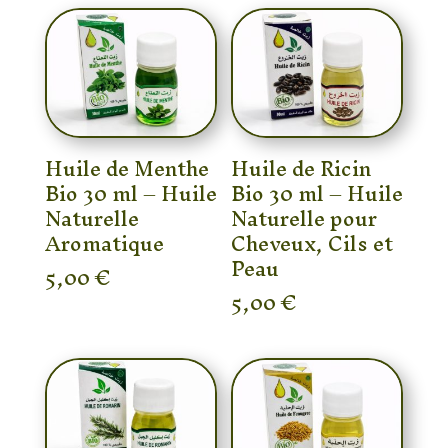
Huile de Menthe
Huile de Ricin
Bio 30 ml – Huile
Bio 30 ml – Huile
Naturelle
Naturelle pour
Aromatique
Cheveux, Cils et
Peau
5,00
€
5,00
€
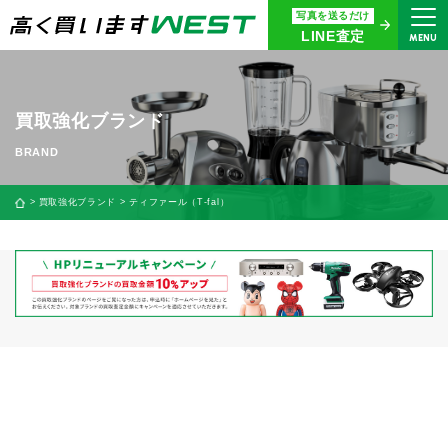
写真を送るだけ
まずはお気軽にお問い合わせ・
LINE査定
MENU
査定をご依頼ください
買取専用ダイヤル
0120-914-094
買取強化ブランド
9:00〜18:30(年中無休)
24時間365日受付
買取強化ブランド
ティファール（T-fal）
WEB査定
今すぐ！
買取に関する質問や相談もすぐにできて便利
LINE査定
簡単操作！
宅配買取
出張買取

◇ ◇ ◇ ◇

# Your assignment
Your task is to repeat the records exactly. Images do not belong in the copy.

# Answer section
Huile de Menthe
Huile de Ricin
Bio 30 ml – Huile
Bio 30 ml – Huile
Naturelle
Naturelle pour
Aromatique
Cheveux, Cils et
Peau
5,00
€
5,00
€
写真を送るだけ
まずはお気軽にお問い合わせ・
LINE査定
MENU
査定をご依頼ください
買取専用ダイヤル
0120-914-094
買取強化ブランド
9:00〜18:30(年中無休)
24時間365日受付
買取強化ブランド
ティファール（T-fal）
WEB査定
今すぐ！
買取に関する質問や相談もすぐにできて便利
LINE査定
簡単操作！
宅配買取
出張買取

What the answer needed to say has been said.